◆ **EXCERPT PROVIDED**:
>>>>>

In this study, we describe the taxonomic characterization of novel strain 168GH5-2-16T which belongs to the genus Vibrio.
Materials and Methods
Isolation of the Bacterial Strain
The water samples were collected from seawater (Goheung, South Korea), and after collection the samples were thoroughly suspended with 0.85% sterilized saline, following serial dilution, and then was spread onto marine agar medium (BD). The plates were incubated at 30 °C for 2 weeks. Single colonies were purified by subculture. Strain 168GH5-2-16T was seek out, and then it was routinely cultured on marine agar at 30 °C and maintained as a glycerol suspension (25%, v/v) at −80 °C.
Physiological, Morphological, and Biochemical Characteristics
The Gram-reaction was determined using the non-staining method, as described previously [3]. Cell motility was determined using the hanging drop method, while cell morphology was examined with the transmission electron microscope (SU-3500, Hitachi), using cells grown for 2 day at 30 °C on MA (Marine agar) medium. Oxidase activity was determined using 1% (w/v) N,N,N,N-tetramethyle-1,4-phenylenediamine reagent (bioMe′rieux). Catalase activity was determined by the production of bubbles from 3% (v/v) H2O2 solution. Hydrolysis activity was tested using the following substrates: starch, casein, DNase (DNase agar medium, Sharlau), Tween 80, and carboxyl methyl cellulose (CMC) [20]. All tests were performed and evaluated after 2 days of incubation at 30 °C. Biochemical tests in the commercial API kits [API ZYM, API 20NE, and API 32GN (bioMerieux)] were generally performed according to the manufacturer’s instructions. The API ZYM test strips were read after 4 h of incubation at 37 °C, and the other API streps were examined after 2 days of incubation at 30 °C. Growth at different temperatures (4, 10, 15, 25, 30, 37, and 40 °C) and various pH values (pH 4–10 at intervals of 0.5 and 1 pH units) was assessed after 3 days of incubation at 30 °C. The following buffers (final concentration, 50 mM) were used to adjust the pH of nutrient broth. Acetate buffer was used for pH 4.0–5.5; phosphate buffer was used for pH 6.0–8.0; and Tris buffer was used for pH 8.5–10.0. Salt tolerance test was evaluated on marine agar medium supplemented with 2–8% (w/v at intervals of 0.5 and 1% unit) NaCl and growth was assessed after 7 days of incubation at 30 °C. Growth on different media was also tested by using nutrient agar (NA, Difco), trypticase soy agar (TSA, Difco), lysogeny broth (LB) agar (Difco), and MacConkey agar (Difco) at 30 °C for 1 week.

<<<<<

◆ **BRIEF 1**:
Extract the passage of the excerpt from "In this study, we" up to and including "v/v) at −80 °C.".
◆ **BRIEF 2**:
List every growth medium the excerpt says was used to test growth on different media.
◆ **BRIEF 3**:
Answer these questions using the excerpt:
(a) At what temperature and for how long were the plates incubated after the seawater samples were spread?
(b) Which buffer was used for pH 6.0–8.0?
(c) In what form and at what temperature was strain 168GH5-2-16T maintained?
Answer from the excerpt only.

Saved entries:

>>>>>

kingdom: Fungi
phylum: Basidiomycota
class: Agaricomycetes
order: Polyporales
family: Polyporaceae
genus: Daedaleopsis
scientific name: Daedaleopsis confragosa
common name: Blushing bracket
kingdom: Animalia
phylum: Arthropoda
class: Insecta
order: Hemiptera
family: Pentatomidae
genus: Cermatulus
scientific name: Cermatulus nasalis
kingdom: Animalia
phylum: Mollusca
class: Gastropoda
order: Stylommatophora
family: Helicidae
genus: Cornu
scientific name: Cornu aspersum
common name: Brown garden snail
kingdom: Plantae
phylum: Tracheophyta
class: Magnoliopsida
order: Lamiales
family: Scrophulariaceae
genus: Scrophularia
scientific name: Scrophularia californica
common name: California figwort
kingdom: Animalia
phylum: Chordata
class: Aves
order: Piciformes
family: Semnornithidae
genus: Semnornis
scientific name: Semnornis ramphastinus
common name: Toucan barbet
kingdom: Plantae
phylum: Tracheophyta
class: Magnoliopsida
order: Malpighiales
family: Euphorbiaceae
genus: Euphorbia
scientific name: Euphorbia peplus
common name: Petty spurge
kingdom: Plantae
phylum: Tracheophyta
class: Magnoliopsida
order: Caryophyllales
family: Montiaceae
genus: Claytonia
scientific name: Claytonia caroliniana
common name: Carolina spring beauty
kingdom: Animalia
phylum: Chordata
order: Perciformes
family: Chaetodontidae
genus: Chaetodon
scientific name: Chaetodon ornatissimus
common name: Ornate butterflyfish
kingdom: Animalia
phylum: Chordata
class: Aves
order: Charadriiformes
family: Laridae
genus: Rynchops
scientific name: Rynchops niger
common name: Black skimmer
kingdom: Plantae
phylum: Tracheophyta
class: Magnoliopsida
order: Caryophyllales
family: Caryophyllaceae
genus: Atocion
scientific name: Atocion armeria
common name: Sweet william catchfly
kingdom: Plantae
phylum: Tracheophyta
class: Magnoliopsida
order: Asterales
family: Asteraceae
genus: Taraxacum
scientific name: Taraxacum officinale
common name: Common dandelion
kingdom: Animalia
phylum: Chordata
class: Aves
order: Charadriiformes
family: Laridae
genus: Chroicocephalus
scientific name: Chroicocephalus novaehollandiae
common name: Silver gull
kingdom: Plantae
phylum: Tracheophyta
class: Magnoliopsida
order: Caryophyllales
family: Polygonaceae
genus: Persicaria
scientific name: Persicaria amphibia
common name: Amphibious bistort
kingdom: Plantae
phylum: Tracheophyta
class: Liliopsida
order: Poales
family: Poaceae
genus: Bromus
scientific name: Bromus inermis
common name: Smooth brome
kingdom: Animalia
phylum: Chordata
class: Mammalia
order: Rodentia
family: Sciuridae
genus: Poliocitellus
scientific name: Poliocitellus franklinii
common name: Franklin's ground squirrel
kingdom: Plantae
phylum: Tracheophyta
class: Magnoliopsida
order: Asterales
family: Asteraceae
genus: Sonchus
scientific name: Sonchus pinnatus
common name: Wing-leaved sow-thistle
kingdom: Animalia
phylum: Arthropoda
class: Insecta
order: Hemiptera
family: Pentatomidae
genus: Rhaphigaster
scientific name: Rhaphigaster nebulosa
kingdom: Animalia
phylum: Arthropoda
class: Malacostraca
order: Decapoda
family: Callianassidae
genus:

<<<<<

◆ **SOLUTION 1**:
In this study, we describe the taxonomic characterization of novel strain 168GH5-2-16T which belongs to the genus Vibrio.
Materials and Methods
Isolation of the Bacterial Strain
The water samples were collected from seawater (Goheung, South Korea), and after collection the samples were thoroughly suspended with 0.85% sterilized saline, following serial dilution, and then was spread onto marine agar medium (BD). The plates were incubated at 30 °C for 2 weeks. Single colonies were purified by subculture. Strain 168GH5-2-16T was seek out, and then it was routinely cultured on marine agar at 30 °C and maintained as a glycerol suspension (25%, v/v) at −80 °C.

◆ **SOLUTION 2**:
Nutrient agar (NA, Difco)
Trypticase soy agar (TSA, Difco)
Lysogeny broth (LB) agar (Difco)
MacConkey agar (Difco)

◆ **SOLUTION 3**:
(a) At 30 °C for 2 weeks.
(b) Phosphate buffer.
(c) As a glycerol suspension (25%, v/v) at −80 °C.